My smart and talented friend Amanda Hirsch wrote a thought-provoking blog post about the challenge of juggling her work, parenting and creative pursuits.
In a post headlined, Making Art and Getting Old, she wrote:
lately, I just feel like a square peg, and the universe of art-making possibilities is a big fat circular hole. I know that’s silly — anyone can make any kind of art, anywhere — but my inspiration feels short-circuited, waylaid by my energy level. I find myself craving, not for the first or even the fiftieth time in my adult life, the feeling of being surrounded by a community of creative collaborators who will help lift me up and realize my full potential as an artist. Not to outsource the responsibility, just to take all the pressure off this one particular set of shoulders. I don’t know that we can truly make art alone.

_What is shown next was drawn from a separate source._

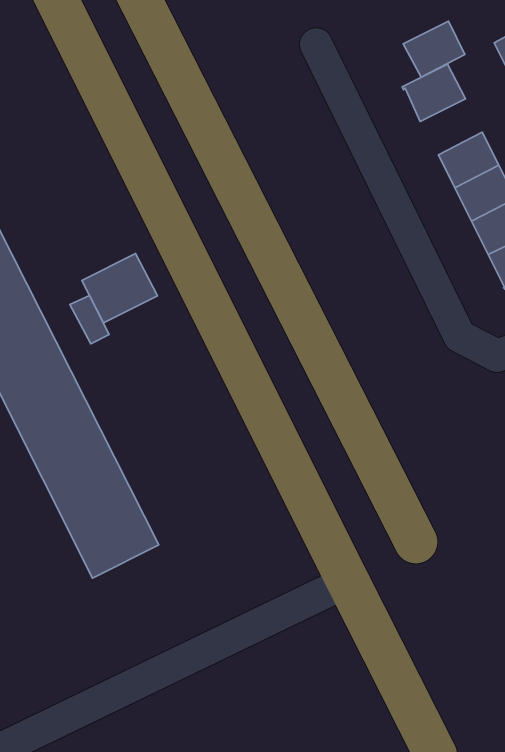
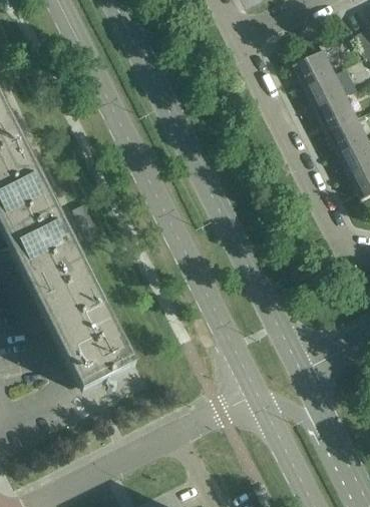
building: [403,21,465,77] -> [306,69,347,106]
building: [82,253,158,323] -> none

She recounted going to a storytelling event with a younger friend and a conversation they had about having the energy for creativity:
My friend Lindsay was there with me — she’s 21, a remarkable young woman who gives me hope in the future of humankind. As we talked after the show, I said something offhand about how we all have a finite amount of energy — and how that pool of energy gets smaller as we get older. I think back to a time when I used to perform and practice improv multiple nights a week, and as much as my soul misses it, I can’t fathom finding the energy.
I caught Lindsay’s eye, and saw her looking at me with utmost seriousness. “I don’t think that’s true.”
“You don’t?”
“No,” she said.
I can’t remember her ever disagreeing so adamantly with something I’ve said, so I paid attention.

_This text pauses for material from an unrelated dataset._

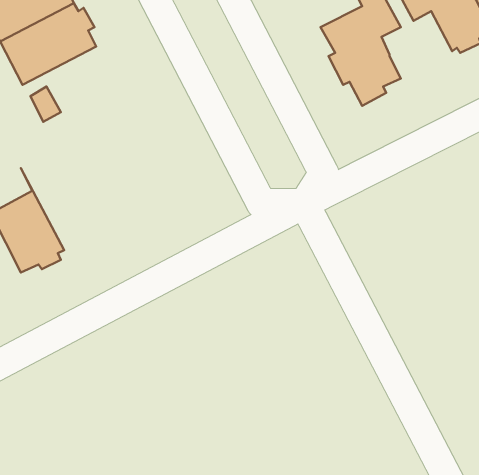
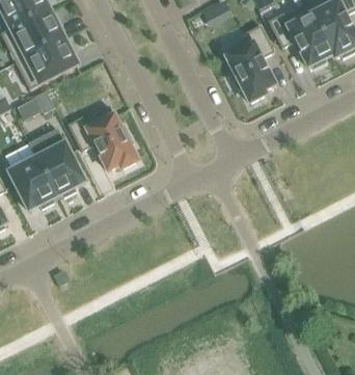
building: none -> [69,105,138,170]
building: none -> [29,128,85,196]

Maybe she’s right, I thought. Maybe the more I seek out activities and people that inspire and energize me, the more energy I can create for myself.
Or maybe she’s a peppy 21-year-old who doesn’t know what it feels like to get old.
I happen to agree with Amanda, that in my 40s I do not have the energy I did in my 20s.
Thinking of the times I stayed out until 2, whether to see music or because of a boy, in my younger years, it makes me tired. When I have stayed up too late for music in recent years, I felt it the next morning as I deployed coffee and other tricks to overcome my exhaustion.
But I think there’s a big upside to this energy decrease, too.
My teens and 20s were an emotional rollercoaster. Up and down I flew in each conflict with an ill-chosen boyfriend and each challenge in my still-nascent career. I would sob great shoulder-shrugging boo-hoos over loneliness, uncertainty about what I should do with my life, and any number of other real and perceived crises.
That kind of emotional volatility sounds just as exhausting to 40-something me as a social calendar of late-night bar dates.
John and I both had other relationships in our 20s that were marked with frequent hot-headed shouting matches.
I am grateful we don’t have the energy for that drama, and instead resolve conflict through (usually) cool-headed conversations.
Each phase of life has its own special advantages.
When we are young, we are optimistic and enthusiastic before the battle scars of life harden us and perhaps leave us wiser or more cynical. Our bodies and our hearts are unscarred. Each new experience is a wonder.
As we age, we don’t have as much energy as we once did, but maybe that’s not all bad. Can you imagine trying to contain a youngster’s urgent desire to skip, jump and yell as you sit through a tedious meeting? Our interests can evolve as we develop the ability to sit quietly for longer stretches. If we’re lucky, our experience brings us wisdom and insight so instead of getting through life on pure steam power, we can work smarter not harder.
Yes, I sometimes resent that my body will punish me with a pounding hangover after I’ve had what feels like a moderate night, and yes, I have complained about my slowing metabolism when I wish I could eat the way I did in college and still fit in my clothes.
That doesn’t mean I wish I could go back to my teens or 20s, though.
Amanda is younger than I am, but she’s also raising a toddler, which from what I can tell takes Herculean physical and emotional energy. So it’s also possible that we don’t completely lose our youthful energy as much as redeploy it.
I’m good with that, too. I’d rather spend my energy going to farmers market and making dinner than winding myself up with needless emotional hullabaloo.